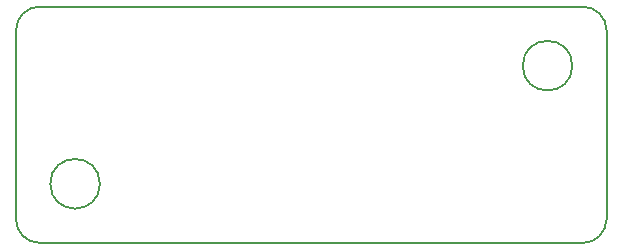
<source format=gbr>
%TF.GenerationSoftware,KiCad,Pcbnew,6.0.4-6f826c9f35~116~ubuntu20.04.1*%
%TF.CreationDate,2022-04-27T15:38:58-05:00*%
%TF.ProjectId,lc-led-flipped,6c632d6c-6564-42d6-966c-69707065642e,rev?*%
%TF.SameCoordinates,Original*%
%TF.FileFunction,Profile,NP*%
%FSLAX46Y46*%
G04 Gerber Fmt 4.6, Leading zero omitted, Abs format (unit mm)*
G04 Created by KiCad (PCBNEW 6.0.4-6f826c9f35~116~ubuntu20.04.1) date 2022-04-27 15:38:58*
%MOMM*%
%LPD*%
G01*
G04 APERTURE LIST*
%TA.AperFunction,Profile*%
%ADD10C,0.200000*%
%TD*%
G04 APERTURE END LIST*
D10*
X120500000Y-106600000D02*
G75*
G03*
X120500000Y-106600000I-2100000J0D01*
G01*
X163400000Y-93600000D02*
G75*
G03*
X161400000Y-91600000I-2000000J0D01*
G01*
X163400000Y-109600000D02*
X163400000Y-93600000D01*
X115400000Y-91600000D02*
G75*
G03*
X113400000Y-93600000I0J-2000000D01*
G01*
X113400000Y-93600000D02*
X113400000Y-109600000D01*
X161400000Y-111600000D02*
G75*
G03*
X163400000Y-109600000I0J2000000D01*
G01*
X113400000Y-109600000D02*
G75*
G03*
X115400000Y-111600000I2000000J0D01*
G01*
X160500000Y-96600000D02*
G75*
G03*
X160500000Y-96600000I-2100000J0D01*
G01*
X115400000Y-111600000D02*
X161400000Y-111600000D01*
X161400000Y-91600000D02*
X115400000Y-91600000D01*
M02*

</source>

....

**Exercise:**
Repeat the records above exactly, without pictures.

**Your solution:**
<source format=gbr>
%TF.GenerationSoftware,KiCad,Pcbnew,6.0.4-6f826c9f35~116~ubuntu20.04.1*%
%TF.CreationDate,2022-04-27T15:38:58-05:00*%
%TF.ProjectId,lc-led-flipped,6c632d6c-6564-42d6-966c-69707065642e,rev?*%
%TF.SameCoordinates,Original*%
%TF.FileFunction,Profile,NP*%
%FSLAX46Y46*%
G04 Gerber Fmt 4.6, Leading zero omitted, Abs format (unit mm)*
G04 Created by KiCad (PCBNEW 6.0.4-6f826c9f35~116~ubuntu20.04.1) date 2022-04-27 15:38:58*
%MOMM*%
%LPD*%
G01*
G04 APERTURE LIST*
%TA.AperFunction,Profile*%
%ADD10C,0.200000*%
%TD*%
G04 APERTURE END LIST*
D10*
X120500000Y-106600000D02*
G75*
G03*
X120500000Y-106600000I-2100000J0D01*
G01*
X163400000Y-93600000D02*
G75*
G03*
X161400000Y-91600000I-2000000J0D01*
G01*
X163400000Y-109600000D02*
X163400000Y-93600000D01*
X115400000Y-91600000D02*
G75*
G03*
X113400000Y-93600000I0J-2000000D01*
G01*
X113400000Y-93600000D02*
X113400000Y-109600000D01*
X161400000Y-111600000D02*
G75*
G03*
X163400000Y-109600000I0J2000000D01*
G01*
X113400000Y-109600000D02*
G75*
G03*
X115400000Y-111600000I2000000J0D01*
G01*
X160500000Y-96600000D02*
G75*
G03*
X160500000Y-96600000I-2100000J0D01*
G01*
X115400000Y-111600000D02*
X161400000Y-111600000D01*
X161400000Y-91600000D02*
X115400000Y-91600000D01*
M02*

</source>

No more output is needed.